→ **ACTIVITY LIST**:
A) In the R spatial tutorial, in what year was the sf library introduced to R-Studio?
B) Present every line of the records as a Markdown table with the columns "No." and "Line", numbering the rows and omitting blank lines.

→ **DOCUMENT TEXT**:
[Start of Attachment]
In addition to the sf library, we want to add in the tidyverse library that will allow us to use the pipe function (%>%), among other things, within our work and enable more efficient programming. We are likely going to need some additional libraries to help further manipulate or visualise our data sets as we move forward with our processing - we’ll add these in now, but explain them in a little more detail as we get to use them in our code. These libraries include: units and tmap.

Note
Prior to the sf library, which was introduced to R-Studio in 2017, the sp library was the main spatial library used in R-Studio. As a result, you may see older code or scripts using the sp to handle spatial data. sf has replaced sp as the default spatial library as it works better with the tidyverse way of doing things. Ultimately, you can convert between the two library formats (and some other libraries we will use later on in the term still only work with sp) - but it is best practice to try to use the sf library in your code moving forward.

As a result, the top of our script should look something like:

# libraries
library(tidyverse)
library(sf)
library(tmap)
library(units)

1.7 Loading our data sets

For this analysis we have three different data sets available: schools in London, greenspace in London (split into two separate data sets), and wards (an administrative geography) in London. All three of our data sets are provided as shapefiles which will make working with the data relatively straight-forward (e.g. even for our point data, the schools, we do not need to convert them from a csv as we often find with this type of data). But we’ll need to do quite a few steps of processing to get our final data set.

Let’s go ahead and load our three variables - we will use the sf library st_read() command to load our data sets into variables for use within our code:

# load london schools
london_schools <- st_read('data/schools/school_data_london_2016.shp')
## Reading layer `school_data_london_2016' from data source 
##   `/Users/justinvandijk/Dropbox/UCL/Web/jtvandijk.github.io/GEOG0114_21_22/data/schools/school_data_london_2016.shp' 
##   using driver `ESRI Shapefile'
## Simple feature collection with 3889 features and 44 fields
## Geometry type: POINT
## Dimension:     XY
## Bounding box:  xmin: -63477.1 ymin: 6665527 xmax: 40792.11 ymax: 6751279
## Projected CRS: WGS 84 / Pseudo-Mercator
# load london wards
london_wards <- st_read('data/administrative_boundaries/london_wards.shp')
## Reading layer `london_wards' from data source 
##   `/Users/justinvandijk/Dropbox/UCL/Web/jtvandijk.github.io/GEOG0114_21_22/data/administrative_boundaries/london_wards.shp' 
##   using driver `ESRI Shapefile'
## Simple feature collection with 633 features and 6 fields
## Geometry type: POLYGON
## Dimension:     XY
## Bounding box:  xmin: 503568.2 ymin: 155850.8 xmax: 561957.5 ymax: 200933.9
## Projected CRS: OSGB 1936 / British National Grid
# load london greenspace
TL_greenspace <- st_read('data/greenspace/TL_GreenspaceSite.shp')
[End of Attachment]
[Dataset entries]
[Start of Attachment]
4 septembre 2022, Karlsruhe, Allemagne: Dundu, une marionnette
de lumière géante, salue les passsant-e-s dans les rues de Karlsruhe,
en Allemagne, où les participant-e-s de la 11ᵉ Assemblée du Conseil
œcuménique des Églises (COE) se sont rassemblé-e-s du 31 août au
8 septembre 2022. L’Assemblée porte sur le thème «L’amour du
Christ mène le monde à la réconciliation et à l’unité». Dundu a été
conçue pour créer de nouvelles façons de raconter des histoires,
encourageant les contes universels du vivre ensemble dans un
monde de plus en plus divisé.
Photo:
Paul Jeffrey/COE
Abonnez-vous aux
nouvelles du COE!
[End of Attachment]
→ **ANSWERS TO THIS EXERCISE**:
A) 2017

B)
| No. | Line |
|---|---|
| 1 | 4 septembre 2022, Karlsruhe, Allemagne: Dundu, une marionnette |
| 2 | de lumière géante, salue les passsant-e-s dans les rues de Karlsruhe, |
| 3 | en Allemagne, où les participant-e-s de la 11ᵉ Assemblée du Conseil |
| 4 | œcuménique des Églises (COE) se sont rassemblé-e-s du 31 août au |
| 5 | 8 septembre 2022. L’Assemblée porte sur le thème «L’amour du |
| 6 | Christ mène le monde à la réconciliation et à l’unité». Dundu a été |
| 7 | conçue pour créer de nouvelles façons de raconter des histoires, |
| 8 | encourageant les contes universels du vivre ensemble dans un |
| 9 | monde de plus en plus divisé. |
| 10 | Photo: |
| 11 | Paul Jeffrey/COE |
| 12 | Abonnez-vous aux |
| 13 | nouvelles du COE! |